TEXT EXCERPT Block Start

Gallium acetate is a salt composed of a gallium atom trication and three acetate groups as anions where gallium exhibits the +3 oxidation state. It has a chemical formula of Ga(CH_{3}COO)_{3} although it can be informally referred to as GaAc_{3} because Ac is an informal symbol for acetate. Gallium is moderately water-soluble and decomposes to gallium oxide when heated to around 70 °C. Gallium acetate, like other acetate compounds, is a good precursor to ultra-pure compounds, catalysts and nanoscale materials. Gallium acetate is being considered as a substitute in de-icing compounds like calcium chloride and magnesium chloride.

==Preparation==
Gallium acetate can be formed using a neutralization reaction (acetic acid reacts with gallium oxide or gallium hydroxide):

6CH_{3}COOH + Ga_{2}O_{3} → 2Ga(CH_{3}COO)_{3} + 3H_{2}O

3CH_{3}COOH + Ga(OH)_{3} → Ga(CH_{3}COO)_{3} + 3H_{2}O

Gallium can also be refluxed in acetic acid for several weeks to produce gallium acetate.

==Applications==

It can also be used in conjunction with acetylacetonate bis(thiosemicarbazone) to create radiogallium-acetylacetonate bis(thiosemicarbazone) complex. It can be used in tumor imaging.

TEXT EXCERPT Block End

## TASKS AND EXERCISES
**A)** According to the gallium acetate text, why can the compound be written as GaAc_{3}? Answer in one to three sentences.
**B)** Please list every substance that the gallium acetate text says can be used with acetic acid to produce gallium acetate.
You can complete both tasks using the text alone, without the records.

PROVIDED MATERIAL Block Start

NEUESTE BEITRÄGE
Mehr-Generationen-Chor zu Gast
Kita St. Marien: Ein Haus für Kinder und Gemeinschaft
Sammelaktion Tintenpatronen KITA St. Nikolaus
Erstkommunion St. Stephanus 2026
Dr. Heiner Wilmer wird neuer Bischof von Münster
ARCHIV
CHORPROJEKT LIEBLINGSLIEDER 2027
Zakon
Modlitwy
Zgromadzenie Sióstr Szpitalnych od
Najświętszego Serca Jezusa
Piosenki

PROVIDED MATERIAL Block End
PROVIDED MATERIAL Block Start

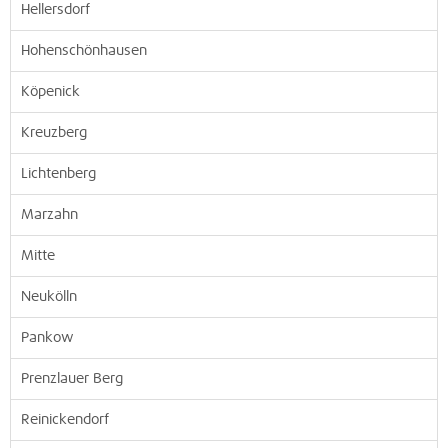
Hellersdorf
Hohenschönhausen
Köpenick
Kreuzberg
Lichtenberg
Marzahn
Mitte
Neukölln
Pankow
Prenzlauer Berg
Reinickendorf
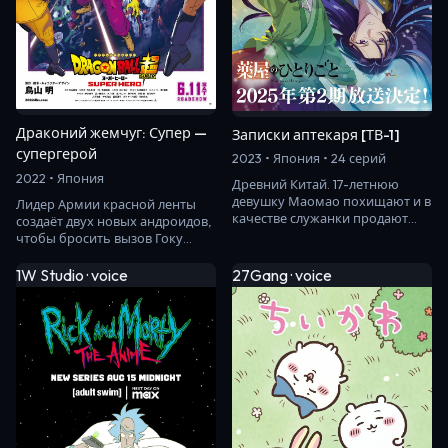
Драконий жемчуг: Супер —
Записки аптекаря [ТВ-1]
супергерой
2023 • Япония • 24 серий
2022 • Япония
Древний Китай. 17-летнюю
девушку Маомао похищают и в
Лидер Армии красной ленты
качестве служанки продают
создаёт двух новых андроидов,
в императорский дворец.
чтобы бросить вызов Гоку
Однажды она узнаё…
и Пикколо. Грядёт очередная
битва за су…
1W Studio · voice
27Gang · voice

PROVIDED MATERIAL Block End

## SOLUTIONS
**A)** It can be written as GaAc_{3} because Ac is an informal symbol for acetate.

**B)**
- Gallium oxide
- Gallium hydroxide
- Gallium (refluxed in acetic acid for several weeks)